Bulk Embedding Ingestion
Load embeddings at scale using ApertureDB's ParallelLoader. This notebook downloads the Cookbook dataset (20 dishes), generates text embeddings with sentence-transformers, and ingests them in parallel.
Connect to ApertureDB
Option A: ApertureDB Cloud (recommended)
Sign up for a free 30-day trial. Get your key from Connect > Generate API Key, add it to a .env file in this directory:
APERTUREDB_KEY=your_key_here
Option B: Community Edition (local Docker)
Run this in a terminal before starting the notebook:
docker run -d --name aperturedb \
-p 55555:55555 -e ADB_MASTER_KEY=admin -e ADB_FORCE_SSL=false \
aperturedata/aperturedb-community
See client configuration options for all connection methods and server setup options for deployment choices.
%pip install --upgrade --quiet aperturedb python-dotenv sentence-transformers pandas
# Option A: ApertureDB Cloud
from dotenv import load_dotenv
load_dotenv() # loads APERTUREDB_KEY from .env into the environment
True
# Option B: Community Edition (local Docker)

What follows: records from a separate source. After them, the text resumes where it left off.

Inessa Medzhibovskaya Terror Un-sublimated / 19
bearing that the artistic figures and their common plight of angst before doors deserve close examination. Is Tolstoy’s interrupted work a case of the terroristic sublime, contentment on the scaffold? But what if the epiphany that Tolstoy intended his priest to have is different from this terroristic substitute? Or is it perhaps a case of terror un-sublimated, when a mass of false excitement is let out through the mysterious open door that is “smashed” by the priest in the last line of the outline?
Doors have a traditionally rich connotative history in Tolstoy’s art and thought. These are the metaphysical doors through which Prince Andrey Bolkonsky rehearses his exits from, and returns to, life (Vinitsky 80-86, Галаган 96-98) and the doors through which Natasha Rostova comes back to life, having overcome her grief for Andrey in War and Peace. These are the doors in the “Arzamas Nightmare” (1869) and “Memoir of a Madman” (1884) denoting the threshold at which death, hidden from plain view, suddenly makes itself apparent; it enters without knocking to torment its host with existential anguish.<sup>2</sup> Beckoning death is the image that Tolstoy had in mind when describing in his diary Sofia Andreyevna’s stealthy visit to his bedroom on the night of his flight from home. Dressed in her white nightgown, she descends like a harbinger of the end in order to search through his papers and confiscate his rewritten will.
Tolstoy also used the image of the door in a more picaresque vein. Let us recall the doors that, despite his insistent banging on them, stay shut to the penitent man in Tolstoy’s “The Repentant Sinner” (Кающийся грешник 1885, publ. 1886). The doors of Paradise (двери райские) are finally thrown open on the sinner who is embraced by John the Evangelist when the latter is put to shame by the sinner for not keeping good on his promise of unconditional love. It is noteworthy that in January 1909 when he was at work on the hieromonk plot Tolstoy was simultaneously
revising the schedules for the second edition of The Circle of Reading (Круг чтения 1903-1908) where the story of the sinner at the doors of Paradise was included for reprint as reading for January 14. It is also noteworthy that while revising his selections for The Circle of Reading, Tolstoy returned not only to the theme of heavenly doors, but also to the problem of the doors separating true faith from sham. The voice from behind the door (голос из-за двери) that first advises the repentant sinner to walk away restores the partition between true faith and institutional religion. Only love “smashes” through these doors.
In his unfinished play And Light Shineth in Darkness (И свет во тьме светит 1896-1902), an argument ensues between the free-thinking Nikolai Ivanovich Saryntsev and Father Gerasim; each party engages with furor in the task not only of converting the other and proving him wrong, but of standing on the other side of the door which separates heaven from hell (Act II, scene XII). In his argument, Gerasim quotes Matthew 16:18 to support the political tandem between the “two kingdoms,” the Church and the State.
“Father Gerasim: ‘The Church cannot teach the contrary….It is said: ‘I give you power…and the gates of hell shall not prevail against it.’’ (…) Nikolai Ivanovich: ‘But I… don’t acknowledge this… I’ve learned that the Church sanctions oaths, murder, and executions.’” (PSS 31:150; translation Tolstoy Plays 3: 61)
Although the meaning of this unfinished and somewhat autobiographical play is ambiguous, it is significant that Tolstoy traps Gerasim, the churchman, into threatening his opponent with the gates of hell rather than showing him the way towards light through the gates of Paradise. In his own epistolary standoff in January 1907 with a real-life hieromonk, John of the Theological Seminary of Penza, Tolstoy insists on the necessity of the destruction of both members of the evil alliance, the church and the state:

# !adb config create localdb --active \
# --host localhost --port 55555 \
# --username admin --password admin \
# --no-use-ssl --no-interactive
from aperturedb.CommonLibrary import create_connector
client = create_connector()
response, _ = client.query([{"GetStatus": {}}])
client.print_last_response()
[
{
"GetStatus": {
"info": "OK",
"status": 0,
"system": "ApertureDB",
"version": "0.19.6"
}
}
]
Load Dataset and Generate Embeddings
We combine dish_name and caption into a single description, then embed with all-MiniLM-L6-v2 (384-dimensional, CPU-friendly).
import pandas as pd
import numpy as np
from sentence_transformers import SentenceTransformer
dishes = pd.read_csv(
"https://raw.githubusercontent.com/aperture-data/Cookbook/refs/heads/main/images.adb.csv"
)
dishes["description"] = dishes["dish_name"] + " - " + dishes["caption"]
print(f"Loaded {len(dishes)} dishes")
model = SentenceTransformer("all-MiniLM-L6-v2")
embeddings = model.encode(dishes["description"].tolist(), normalize_embeddings=True)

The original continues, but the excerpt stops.